For the many-thousandth time he wondered what had made him the kind of being he was, wondered if he was unique on the earth, or if, somewhere, there might be others of his kind. Over the course of the hundred fifty-odd years of life he could remember, he had suffered wounds enough to have slain a hundred ordinary men—he had been gunshot, stabbed, slashed, cut and clubbed. Once an axe had taken off his left hand above the wrist, but it had regrown; twice he had lost the same ear, yet he now had two.
With an agonizing tingle, life was coming back into his arms and legs and body. When he could easily flex his limbs and abdominal muscles, Milo rose to sit propped on his hands.
Shortly Djim Linsee approached and proffered a horn cup of clear, icy water. Milo gulped the fluid gratefully.
The tracker sank down before him. “There are many fallen trees just beyond this place, Uncle Milo. The cat must have doubled back across them, for we could only find the tracks she made when she ran away.

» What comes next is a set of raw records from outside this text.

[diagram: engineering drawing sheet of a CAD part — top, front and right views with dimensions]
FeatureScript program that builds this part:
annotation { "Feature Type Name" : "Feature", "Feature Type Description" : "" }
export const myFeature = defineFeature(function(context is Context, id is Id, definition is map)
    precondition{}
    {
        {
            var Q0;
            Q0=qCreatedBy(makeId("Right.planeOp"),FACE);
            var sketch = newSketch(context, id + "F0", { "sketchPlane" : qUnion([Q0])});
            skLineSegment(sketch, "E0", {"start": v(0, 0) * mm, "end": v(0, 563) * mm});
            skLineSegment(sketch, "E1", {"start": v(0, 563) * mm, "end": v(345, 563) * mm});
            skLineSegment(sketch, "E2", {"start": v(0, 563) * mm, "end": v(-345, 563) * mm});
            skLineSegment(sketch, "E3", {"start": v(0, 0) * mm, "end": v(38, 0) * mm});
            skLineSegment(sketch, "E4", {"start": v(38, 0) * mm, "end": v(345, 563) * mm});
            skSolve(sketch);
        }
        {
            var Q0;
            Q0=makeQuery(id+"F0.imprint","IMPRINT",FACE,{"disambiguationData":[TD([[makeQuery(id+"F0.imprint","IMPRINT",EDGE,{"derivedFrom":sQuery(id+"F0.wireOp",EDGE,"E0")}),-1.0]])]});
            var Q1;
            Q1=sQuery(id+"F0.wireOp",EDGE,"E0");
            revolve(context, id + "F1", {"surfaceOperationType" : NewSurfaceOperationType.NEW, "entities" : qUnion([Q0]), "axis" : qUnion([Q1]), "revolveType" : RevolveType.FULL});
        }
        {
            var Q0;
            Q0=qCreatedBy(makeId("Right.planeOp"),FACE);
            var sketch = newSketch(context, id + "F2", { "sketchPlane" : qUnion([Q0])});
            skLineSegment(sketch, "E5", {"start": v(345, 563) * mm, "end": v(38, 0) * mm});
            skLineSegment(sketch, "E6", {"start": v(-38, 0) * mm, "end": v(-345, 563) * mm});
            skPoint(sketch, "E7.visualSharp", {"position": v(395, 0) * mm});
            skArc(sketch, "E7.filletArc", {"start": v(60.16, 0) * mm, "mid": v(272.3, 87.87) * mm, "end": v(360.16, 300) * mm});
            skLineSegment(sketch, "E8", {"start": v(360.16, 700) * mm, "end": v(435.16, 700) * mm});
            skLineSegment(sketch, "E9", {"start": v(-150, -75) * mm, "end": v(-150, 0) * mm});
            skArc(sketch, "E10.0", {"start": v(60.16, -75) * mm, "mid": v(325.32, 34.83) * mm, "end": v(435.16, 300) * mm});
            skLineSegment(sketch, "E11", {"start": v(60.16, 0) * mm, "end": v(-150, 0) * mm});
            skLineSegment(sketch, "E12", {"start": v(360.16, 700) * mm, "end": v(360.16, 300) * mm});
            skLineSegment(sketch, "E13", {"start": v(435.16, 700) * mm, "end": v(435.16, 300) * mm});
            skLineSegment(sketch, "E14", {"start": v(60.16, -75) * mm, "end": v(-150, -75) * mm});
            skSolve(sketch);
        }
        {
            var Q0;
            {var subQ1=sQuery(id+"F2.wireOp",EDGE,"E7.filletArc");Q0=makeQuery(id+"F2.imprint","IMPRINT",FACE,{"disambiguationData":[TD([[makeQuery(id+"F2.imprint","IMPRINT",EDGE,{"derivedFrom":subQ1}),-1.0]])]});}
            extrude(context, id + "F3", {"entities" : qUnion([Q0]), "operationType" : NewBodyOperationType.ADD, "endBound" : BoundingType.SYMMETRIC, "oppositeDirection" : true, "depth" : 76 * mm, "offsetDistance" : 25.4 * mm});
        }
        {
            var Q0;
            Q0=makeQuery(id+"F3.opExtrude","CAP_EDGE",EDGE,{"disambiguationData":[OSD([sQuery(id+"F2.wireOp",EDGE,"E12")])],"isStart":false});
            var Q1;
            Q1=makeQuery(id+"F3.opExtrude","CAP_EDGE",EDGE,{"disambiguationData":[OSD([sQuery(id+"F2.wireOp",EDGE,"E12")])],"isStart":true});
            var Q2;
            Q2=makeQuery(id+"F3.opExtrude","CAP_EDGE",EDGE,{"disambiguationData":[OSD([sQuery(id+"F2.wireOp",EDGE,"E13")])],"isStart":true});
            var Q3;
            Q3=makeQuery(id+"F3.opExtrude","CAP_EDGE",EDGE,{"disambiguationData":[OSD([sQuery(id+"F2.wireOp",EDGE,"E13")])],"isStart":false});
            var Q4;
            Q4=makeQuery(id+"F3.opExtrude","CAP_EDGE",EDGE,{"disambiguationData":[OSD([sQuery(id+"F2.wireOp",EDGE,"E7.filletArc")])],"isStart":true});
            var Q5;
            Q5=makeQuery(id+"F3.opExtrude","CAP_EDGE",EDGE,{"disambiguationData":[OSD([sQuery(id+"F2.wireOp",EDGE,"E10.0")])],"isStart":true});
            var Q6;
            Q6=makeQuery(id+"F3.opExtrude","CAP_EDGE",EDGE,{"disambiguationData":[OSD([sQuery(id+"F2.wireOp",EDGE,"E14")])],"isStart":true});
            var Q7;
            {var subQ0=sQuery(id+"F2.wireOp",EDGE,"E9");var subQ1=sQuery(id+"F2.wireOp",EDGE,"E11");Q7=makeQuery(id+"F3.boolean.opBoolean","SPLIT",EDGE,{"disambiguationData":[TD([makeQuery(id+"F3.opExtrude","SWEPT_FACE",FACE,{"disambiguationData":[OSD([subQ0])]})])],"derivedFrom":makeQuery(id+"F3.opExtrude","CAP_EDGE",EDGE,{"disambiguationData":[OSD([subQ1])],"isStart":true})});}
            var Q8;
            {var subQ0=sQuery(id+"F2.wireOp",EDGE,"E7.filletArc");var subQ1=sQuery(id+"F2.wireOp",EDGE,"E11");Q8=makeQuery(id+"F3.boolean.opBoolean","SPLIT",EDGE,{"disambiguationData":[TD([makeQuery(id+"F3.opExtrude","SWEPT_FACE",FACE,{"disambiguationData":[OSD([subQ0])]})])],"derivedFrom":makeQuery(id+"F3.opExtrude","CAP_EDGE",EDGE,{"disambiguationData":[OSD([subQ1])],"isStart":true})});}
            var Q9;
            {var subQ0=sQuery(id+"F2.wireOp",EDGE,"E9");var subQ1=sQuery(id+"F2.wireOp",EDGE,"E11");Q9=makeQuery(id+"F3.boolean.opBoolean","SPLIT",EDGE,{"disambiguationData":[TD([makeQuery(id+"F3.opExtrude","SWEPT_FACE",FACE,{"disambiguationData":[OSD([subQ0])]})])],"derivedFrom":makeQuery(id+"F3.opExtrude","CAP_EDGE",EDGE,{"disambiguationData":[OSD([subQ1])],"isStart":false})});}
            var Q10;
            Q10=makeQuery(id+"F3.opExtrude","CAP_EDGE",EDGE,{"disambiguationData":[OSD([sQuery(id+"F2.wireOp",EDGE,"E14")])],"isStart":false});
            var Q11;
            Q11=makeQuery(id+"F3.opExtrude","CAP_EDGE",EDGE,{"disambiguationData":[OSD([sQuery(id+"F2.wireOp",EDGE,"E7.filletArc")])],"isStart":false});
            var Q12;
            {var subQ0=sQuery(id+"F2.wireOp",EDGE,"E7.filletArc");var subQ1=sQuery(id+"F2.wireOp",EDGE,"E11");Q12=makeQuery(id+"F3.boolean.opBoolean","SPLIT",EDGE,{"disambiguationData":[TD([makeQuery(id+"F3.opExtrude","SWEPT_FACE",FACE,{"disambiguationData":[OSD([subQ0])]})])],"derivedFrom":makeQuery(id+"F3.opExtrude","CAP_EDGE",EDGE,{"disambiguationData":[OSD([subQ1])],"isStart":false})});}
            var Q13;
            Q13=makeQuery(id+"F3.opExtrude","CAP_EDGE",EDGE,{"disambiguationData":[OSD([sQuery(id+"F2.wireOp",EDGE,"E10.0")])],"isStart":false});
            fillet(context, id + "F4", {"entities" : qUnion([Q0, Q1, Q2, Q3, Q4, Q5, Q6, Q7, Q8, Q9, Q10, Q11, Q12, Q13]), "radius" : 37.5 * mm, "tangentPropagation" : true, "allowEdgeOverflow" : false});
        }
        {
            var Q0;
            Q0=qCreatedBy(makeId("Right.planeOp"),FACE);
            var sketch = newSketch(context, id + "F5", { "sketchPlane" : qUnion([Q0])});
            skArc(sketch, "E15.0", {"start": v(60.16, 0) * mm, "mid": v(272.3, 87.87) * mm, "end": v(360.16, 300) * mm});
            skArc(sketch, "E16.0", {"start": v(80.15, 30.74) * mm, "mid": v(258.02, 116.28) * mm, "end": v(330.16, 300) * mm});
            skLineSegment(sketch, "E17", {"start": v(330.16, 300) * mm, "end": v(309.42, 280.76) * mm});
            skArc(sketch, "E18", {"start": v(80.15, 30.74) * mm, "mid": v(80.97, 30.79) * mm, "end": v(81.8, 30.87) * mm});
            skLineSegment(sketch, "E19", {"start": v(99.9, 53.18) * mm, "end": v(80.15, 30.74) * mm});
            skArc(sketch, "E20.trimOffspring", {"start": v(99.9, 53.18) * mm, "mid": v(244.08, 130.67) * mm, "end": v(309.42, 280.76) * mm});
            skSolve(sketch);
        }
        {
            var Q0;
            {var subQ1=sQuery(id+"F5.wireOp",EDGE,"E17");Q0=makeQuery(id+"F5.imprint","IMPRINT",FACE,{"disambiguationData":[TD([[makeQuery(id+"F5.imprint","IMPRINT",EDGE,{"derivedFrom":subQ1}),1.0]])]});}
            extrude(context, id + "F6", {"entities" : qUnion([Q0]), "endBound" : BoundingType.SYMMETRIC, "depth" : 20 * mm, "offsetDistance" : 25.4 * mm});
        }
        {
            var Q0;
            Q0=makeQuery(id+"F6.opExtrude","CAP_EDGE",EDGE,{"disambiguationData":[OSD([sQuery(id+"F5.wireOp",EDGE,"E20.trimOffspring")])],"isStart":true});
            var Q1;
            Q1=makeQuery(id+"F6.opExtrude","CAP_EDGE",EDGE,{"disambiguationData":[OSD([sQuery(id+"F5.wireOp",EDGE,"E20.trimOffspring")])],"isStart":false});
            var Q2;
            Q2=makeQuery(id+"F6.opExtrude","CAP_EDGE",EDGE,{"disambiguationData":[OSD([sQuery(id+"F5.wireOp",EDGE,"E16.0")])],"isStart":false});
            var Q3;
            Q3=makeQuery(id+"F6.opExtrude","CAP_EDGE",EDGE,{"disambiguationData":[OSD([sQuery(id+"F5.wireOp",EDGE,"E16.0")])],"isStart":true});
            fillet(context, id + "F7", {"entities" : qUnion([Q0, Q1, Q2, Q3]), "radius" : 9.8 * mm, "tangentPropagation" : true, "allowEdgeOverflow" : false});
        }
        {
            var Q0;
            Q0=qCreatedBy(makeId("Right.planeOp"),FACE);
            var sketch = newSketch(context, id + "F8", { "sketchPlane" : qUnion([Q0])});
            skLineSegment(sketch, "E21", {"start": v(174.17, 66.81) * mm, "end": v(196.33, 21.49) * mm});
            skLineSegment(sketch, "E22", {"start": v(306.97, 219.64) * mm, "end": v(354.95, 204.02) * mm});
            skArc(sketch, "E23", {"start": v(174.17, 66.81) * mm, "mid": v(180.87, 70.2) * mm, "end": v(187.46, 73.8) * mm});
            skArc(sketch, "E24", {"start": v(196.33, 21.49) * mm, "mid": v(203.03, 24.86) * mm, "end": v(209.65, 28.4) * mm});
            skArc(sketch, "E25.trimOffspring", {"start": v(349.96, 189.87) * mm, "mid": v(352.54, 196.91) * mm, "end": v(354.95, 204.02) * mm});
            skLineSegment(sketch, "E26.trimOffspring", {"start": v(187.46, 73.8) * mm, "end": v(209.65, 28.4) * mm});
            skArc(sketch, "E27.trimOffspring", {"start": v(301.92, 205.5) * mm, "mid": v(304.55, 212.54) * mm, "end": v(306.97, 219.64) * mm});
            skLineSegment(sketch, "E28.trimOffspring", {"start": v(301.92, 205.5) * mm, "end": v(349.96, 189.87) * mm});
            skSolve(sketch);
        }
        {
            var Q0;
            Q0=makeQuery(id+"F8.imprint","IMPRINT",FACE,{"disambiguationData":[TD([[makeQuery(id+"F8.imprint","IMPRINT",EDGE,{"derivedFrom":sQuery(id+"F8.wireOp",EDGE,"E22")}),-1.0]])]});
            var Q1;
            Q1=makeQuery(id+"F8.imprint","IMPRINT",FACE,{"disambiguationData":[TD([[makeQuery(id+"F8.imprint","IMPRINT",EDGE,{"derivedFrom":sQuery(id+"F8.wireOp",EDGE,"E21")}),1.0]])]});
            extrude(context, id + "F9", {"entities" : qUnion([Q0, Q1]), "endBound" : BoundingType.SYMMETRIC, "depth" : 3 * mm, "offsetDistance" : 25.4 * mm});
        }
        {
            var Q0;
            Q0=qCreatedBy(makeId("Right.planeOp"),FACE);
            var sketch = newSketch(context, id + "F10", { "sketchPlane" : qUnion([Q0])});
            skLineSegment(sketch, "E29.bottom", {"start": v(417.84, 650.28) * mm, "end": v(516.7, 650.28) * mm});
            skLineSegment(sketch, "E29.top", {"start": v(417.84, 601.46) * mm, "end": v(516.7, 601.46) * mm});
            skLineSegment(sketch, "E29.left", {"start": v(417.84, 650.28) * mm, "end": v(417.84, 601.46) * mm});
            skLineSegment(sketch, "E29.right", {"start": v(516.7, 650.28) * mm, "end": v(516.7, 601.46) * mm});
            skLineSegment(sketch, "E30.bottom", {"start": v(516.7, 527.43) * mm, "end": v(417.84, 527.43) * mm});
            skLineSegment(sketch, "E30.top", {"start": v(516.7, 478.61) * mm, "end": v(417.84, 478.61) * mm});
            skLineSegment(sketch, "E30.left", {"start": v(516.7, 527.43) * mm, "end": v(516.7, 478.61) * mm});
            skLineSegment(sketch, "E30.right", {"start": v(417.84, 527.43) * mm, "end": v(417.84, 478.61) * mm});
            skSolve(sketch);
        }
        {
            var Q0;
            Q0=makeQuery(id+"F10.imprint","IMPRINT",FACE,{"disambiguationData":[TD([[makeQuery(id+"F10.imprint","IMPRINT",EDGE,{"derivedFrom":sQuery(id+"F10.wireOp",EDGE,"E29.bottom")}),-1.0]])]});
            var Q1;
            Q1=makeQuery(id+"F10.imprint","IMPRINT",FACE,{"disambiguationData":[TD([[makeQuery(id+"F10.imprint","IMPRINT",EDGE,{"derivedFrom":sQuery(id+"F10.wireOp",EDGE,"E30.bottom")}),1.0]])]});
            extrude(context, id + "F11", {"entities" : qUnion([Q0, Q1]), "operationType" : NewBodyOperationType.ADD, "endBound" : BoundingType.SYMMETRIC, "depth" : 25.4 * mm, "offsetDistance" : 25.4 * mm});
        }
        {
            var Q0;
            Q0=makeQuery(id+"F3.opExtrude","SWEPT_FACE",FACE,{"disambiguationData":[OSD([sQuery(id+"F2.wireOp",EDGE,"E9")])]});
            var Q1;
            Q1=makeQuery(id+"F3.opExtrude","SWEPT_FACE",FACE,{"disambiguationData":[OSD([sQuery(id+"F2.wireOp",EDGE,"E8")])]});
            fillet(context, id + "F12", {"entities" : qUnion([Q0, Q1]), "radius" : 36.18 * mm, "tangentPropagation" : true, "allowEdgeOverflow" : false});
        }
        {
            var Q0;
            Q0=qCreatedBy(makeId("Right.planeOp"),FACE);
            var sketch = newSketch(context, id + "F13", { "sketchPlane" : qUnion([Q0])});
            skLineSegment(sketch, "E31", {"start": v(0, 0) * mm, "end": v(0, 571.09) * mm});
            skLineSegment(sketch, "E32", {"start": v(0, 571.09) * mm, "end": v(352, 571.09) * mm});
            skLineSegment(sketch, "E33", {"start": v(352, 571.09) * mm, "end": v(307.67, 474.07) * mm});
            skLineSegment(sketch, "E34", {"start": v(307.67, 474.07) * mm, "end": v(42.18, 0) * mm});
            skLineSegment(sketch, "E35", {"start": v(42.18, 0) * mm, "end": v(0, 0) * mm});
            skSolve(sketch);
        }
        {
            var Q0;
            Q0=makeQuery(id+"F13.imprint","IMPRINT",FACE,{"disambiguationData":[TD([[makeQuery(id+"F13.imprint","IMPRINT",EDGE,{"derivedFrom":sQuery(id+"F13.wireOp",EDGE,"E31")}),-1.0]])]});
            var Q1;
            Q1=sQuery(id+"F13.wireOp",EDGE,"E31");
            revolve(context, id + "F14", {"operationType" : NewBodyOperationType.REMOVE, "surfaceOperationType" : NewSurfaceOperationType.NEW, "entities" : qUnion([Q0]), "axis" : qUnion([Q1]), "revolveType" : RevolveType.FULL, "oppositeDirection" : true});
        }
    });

She had hung the deer up in a tree, and after she took it down, she went uphill at an angle to the right until she came to flowing water. The stream bed is all rock, so where she went from there, upstream or down, is anybody’s guess. But I have a feeling …”
“That she went upstream?” asked Milo.
Djim nodded quickly. “Cats always seek high places. I climbed a tree on the stream bank and looked uphill. The slope is very much steeper farther on, but the top of the hill is flat and level and virtually treeless. Near the center of the hilltop is a high and spreading pile of rocks. True, I could not see any openings that looked big enough for such a cat to go into, but then I could only see the one side.